Very well done. I quite enjoyed that.


----------



## TeT (Oct 13, 2014)

*Re: \*

Very nice, very good still pulls as well at the end.


----------



## Khnnielsen (Oct 13, 2014)

*Re: \*


The ability to customize focus speed is a nice feature, which they have crippled by not having a touch screen. Or swivel screen for that matter.


----------



## LetTheRightLensIn (Oct 13, 2014)

*Re: \*



Khnnielsen said:


> The ability to customize focus speed is a nice feature, which they have crippled by not having a touch screen. Or swivel screen for that matter.



Very odd indeed. They improve one parameter, but then take away the critical touch screen to control it all and force you to stop AF and move a joystick around which shakes the video. ??? Maybe on a Hollywood level video rig it will resist any shaking but....


----------



## gary (Oct 13, 2014)

*Re: \*

Great piece, come on Canon Rumors, 'Chello' really!!!


----------



## Frage (Oct 13, 2014)

*Re: \*

This video is not new anymore, right?

How should the user choose where to focus in the frame while capturing video?


----------



## Mitch.Conner (Oct 13, 2014)

######

- TASK INSTRUCTIONS:
- A) According to Khnnielsen in the forum thread about video autofocus, what feature is crippled by the lack of a touch screen?
- B) Extend the forum thread about video autofocus by writing the post that comes next after where it stops.

######

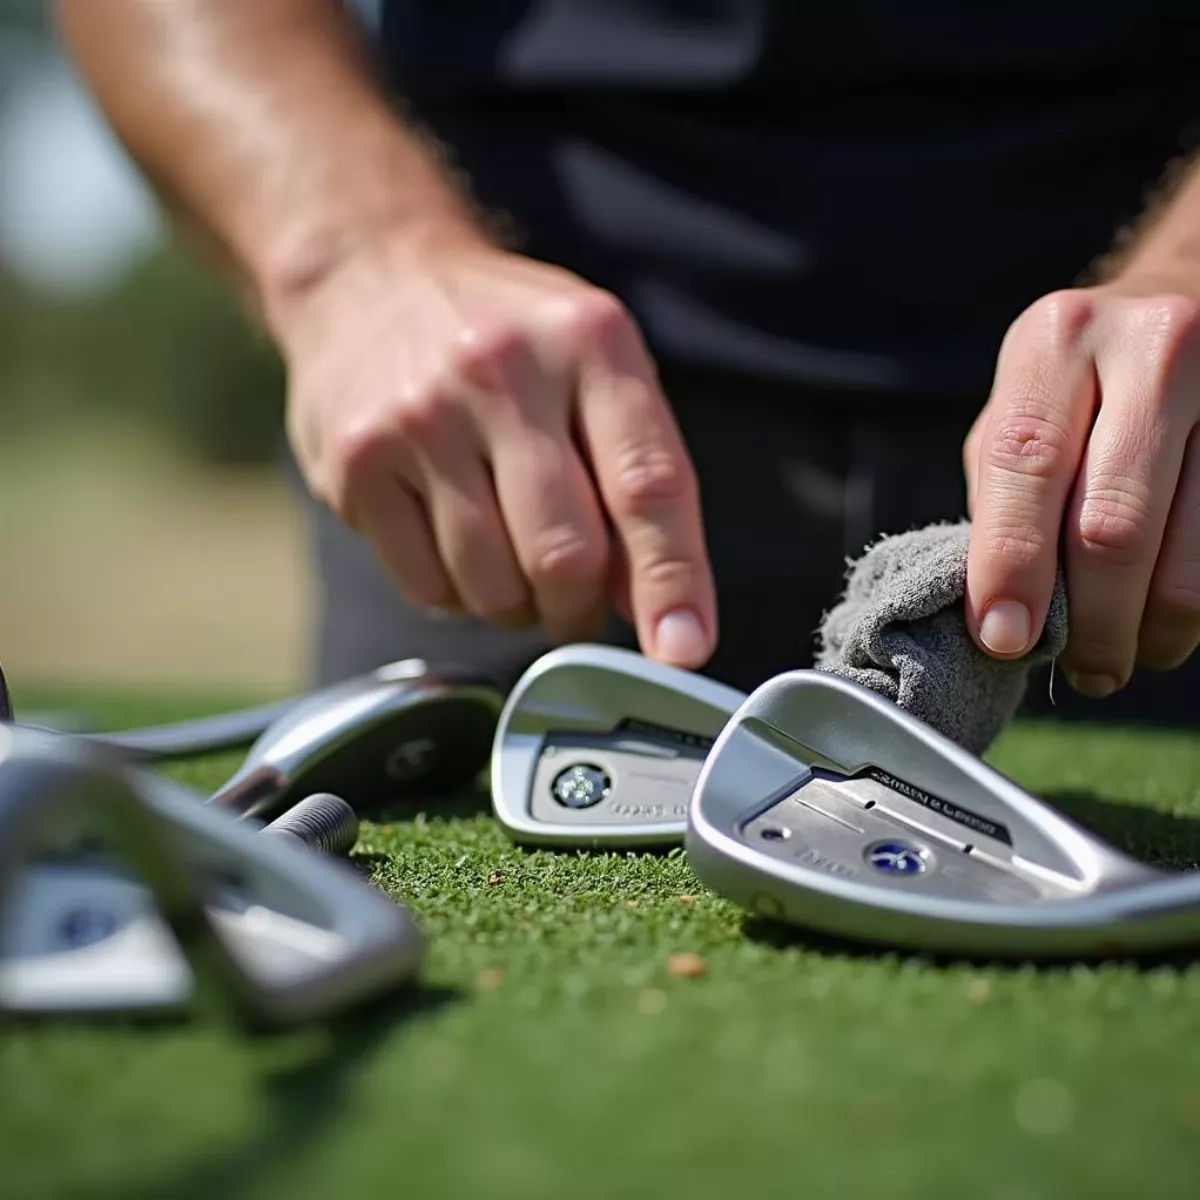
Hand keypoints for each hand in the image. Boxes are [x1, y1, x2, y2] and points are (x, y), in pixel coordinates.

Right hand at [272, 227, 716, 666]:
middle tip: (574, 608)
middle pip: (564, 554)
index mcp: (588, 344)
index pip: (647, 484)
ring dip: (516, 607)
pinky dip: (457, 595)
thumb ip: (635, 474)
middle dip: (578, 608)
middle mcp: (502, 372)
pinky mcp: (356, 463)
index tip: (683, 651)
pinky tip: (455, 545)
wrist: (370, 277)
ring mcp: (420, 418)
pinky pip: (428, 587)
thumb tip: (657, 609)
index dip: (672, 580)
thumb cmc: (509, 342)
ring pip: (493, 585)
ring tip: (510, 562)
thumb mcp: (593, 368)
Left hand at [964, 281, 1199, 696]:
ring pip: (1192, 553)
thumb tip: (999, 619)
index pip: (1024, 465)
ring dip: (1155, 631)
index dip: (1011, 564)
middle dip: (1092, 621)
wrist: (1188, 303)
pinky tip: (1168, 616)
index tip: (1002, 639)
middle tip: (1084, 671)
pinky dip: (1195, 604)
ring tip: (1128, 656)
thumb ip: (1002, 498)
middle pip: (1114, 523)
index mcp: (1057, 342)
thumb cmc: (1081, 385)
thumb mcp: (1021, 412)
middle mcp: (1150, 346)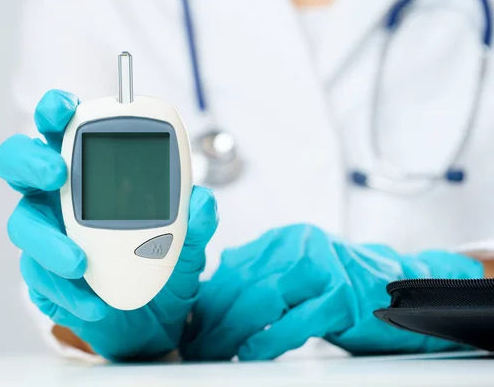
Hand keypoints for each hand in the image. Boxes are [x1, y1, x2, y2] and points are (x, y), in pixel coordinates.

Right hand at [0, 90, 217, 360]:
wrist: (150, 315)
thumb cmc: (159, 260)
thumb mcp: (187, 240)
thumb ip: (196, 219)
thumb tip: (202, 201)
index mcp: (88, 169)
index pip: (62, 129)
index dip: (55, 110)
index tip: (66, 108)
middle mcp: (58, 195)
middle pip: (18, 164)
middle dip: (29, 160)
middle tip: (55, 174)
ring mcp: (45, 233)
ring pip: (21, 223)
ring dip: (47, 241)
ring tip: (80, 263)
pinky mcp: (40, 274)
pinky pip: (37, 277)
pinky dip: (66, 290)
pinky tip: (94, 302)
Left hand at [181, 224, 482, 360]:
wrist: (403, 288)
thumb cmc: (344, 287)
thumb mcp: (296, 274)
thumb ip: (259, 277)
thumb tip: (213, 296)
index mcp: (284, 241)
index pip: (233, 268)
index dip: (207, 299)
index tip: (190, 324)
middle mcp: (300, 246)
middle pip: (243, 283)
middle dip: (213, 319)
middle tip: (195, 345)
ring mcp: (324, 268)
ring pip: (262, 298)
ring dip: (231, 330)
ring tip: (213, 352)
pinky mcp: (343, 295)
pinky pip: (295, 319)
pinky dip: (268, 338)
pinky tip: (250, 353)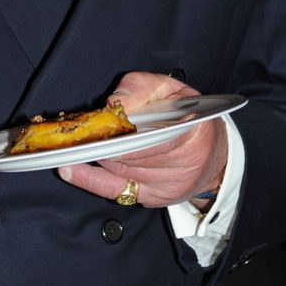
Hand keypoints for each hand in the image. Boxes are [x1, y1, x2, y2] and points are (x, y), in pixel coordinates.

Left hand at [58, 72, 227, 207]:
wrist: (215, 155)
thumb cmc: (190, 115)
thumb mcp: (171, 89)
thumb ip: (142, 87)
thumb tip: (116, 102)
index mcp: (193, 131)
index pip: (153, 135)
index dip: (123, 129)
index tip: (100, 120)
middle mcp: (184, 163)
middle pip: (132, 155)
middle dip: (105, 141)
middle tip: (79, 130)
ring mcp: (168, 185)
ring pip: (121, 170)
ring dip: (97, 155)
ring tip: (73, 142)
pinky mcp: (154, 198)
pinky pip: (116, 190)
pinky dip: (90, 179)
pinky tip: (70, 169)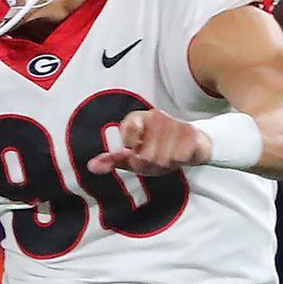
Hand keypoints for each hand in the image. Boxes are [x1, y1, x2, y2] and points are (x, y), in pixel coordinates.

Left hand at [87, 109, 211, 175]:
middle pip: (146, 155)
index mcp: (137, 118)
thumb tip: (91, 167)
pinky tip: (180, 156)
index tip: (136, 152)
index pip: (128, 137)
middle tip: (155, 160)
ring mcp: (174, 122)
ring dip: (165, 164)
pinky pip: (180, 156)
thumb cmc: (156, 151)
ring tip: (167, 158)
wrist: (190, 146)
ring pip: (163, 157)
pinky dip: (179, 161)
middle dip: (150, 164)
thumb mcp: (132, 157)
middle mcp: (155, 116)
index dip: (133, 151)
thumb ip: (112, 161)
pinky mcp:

######

- ANSWERS IN ORDER:
- A) The ability to customize focus speed.

- B)
*Re: \*

"Chello"?


----------



## SoullessPolack (Oct 13, 2014)

*Re: \*

OMG THEY MISSPELLED A WORD!!!!

I'll comment on the actual video, because I presume that's what the post is about, rather than perfect accuracy of the English language.

That video was really well done, somewhat classy, and it shows how wonderful that focus setting is. Clearly, there's better options out there if you need absolutely perfect focus pull that are more interactive and customizable, but you have to remember this is on a sub-$2000 camera whose main purpose is stills photography. Not bad Canon, not bad at all.


----------



## Click (Oct 13, 2014)

*Re: \*



Mitch.Conner said:


> "Chello"?




Cello


----------



## Mitch.Conner (Oct 13, 2014)

*Re: \*



SoullessPolack said:


> OMG THEY MISSPELLED A WORD!!!!



I was merely curious if it was intentionally spelled that way because I didn't see a [sic].

Your flip out is unwarranted.


----------



## eLroberto (Oct 13, 2014)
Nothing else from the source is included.